Market expectations and operational efficiency
At the same time, it also became clearer how efficient PayPal has been on an operational basis, with adjusted operating expenses plummeting 6.40% on a quarter-over-quarter basis to $1.73 billion.
This decline underscores PayPal’s strategic direction in terms of cost control and improvement in efficiency, which is set to continue into the next quarter. Such practices are very important in that they reduce the margin dilution effect arising from the operations of Braintree. Moreover, the company is intensively expanding its Branded Checkout business, which has grown by 7% year over year and is starting to add positively to the financial metrics.
Though Braintree is a low-margin operation, it is now contributing 37% of PayPal’s total payment volume, compared with a lesser share in years past.
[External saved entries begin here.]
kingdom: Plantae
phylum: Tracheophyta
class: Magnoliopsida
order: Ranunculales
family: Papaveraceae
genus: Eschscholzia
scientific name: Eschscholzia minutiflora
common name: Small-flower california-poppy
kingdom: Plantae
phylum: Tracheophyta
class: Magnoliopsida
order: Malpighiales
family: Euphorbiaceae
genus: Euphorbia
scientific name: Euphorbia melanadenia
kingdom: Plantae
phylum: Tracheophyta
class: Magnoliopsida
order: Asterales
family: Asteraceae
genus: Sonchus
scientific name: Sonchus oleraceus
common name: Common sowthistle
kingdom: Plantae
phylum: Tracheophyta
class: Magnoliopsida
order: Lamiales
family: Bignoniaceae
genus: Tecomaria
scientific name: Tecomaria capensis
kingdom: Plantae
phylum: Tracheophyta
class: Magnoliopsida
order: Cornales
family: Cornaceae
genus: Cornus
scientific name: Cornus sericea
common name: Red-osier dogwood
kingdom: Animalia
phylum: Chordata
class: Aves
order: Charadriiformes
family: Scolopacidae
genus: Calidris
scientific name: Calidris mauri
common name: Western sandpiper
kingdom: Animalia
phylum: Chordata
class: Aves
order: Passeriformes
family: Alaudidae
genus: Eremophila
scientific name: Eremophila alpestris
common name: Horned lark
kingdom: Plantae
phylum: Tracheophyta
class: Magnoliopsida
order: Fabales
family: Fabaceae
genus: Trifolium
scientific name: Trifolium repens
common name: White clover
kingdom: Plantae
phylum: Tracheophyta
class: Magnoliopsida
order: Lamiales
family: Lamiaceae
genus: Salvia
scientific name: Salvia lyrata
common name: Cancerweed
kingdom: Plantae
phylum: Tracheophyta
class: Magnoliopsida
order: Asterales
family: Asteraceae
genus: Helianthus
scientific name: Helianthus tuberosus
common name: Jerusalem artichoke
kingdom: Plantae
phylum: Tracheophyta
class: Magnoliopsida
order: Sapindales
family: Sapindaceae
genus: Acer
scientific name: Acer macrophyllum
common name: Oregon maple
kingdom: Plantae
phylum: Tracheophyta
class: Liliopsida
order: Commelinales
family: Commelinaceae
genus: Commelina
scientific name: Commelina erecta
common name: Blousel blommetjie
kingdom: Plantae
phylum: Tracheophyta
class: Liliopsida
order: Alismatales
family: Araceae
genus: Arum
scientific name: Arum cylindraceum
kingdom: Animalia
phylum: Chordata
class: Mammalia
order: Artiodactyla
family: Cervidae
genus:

This has diluted PayPal’s overall margins a bit now that it is integrated, but Braintree is more than pulling its weight—it has grown 26% by TPV year over year.
Lastly, new in-app offerings and user-experience improvements drive an ongoing relationship with users, increase reach and attract new customers, all of which support TPV growth and financial health.
Concluding thoughts
Analysts remain bullish on the company’s prospects, with consensus forward estimates indicating a compound annual growth rate of 7.70% for top-line growth and 11.10% for bottom-line growth through fiscal 2026.
The new projections have come far ahead of the previous estimate and, therefore, reflect a confident response to the strategic direction of PayPal and the pace of profitability growth. Also, the company has a solid track record of returns to shareholders, having retired 5.40% of its float in the past 12 months and significantly deleveraging its balance sheet.
These last three years were when PayPal underperformed; the growth metrics took a hit. On the other hand, the current valuation of the stock makes it more attractive: shares have dropped over 80% from the 2021 highs and now reflect a deep market correction.
The first-quarter 2024 results indicate PayPal is indeed going into a year of transition, but is also on track for revenue and earnings growth recovery. As the new management team starts to take on a turnaround strategy, it now appears PayPal is going for a major overhaul.
Lastly, the stock is presently undervalued, so it may be a good opportunity for long-term investors to pick up PayPal as a value proposition in technology.
Disclosures
I am/we currently own positions in the stocks mentioned, and have NO plans to sell some or all of the positions in the stocks mentioned over the next 72 hours.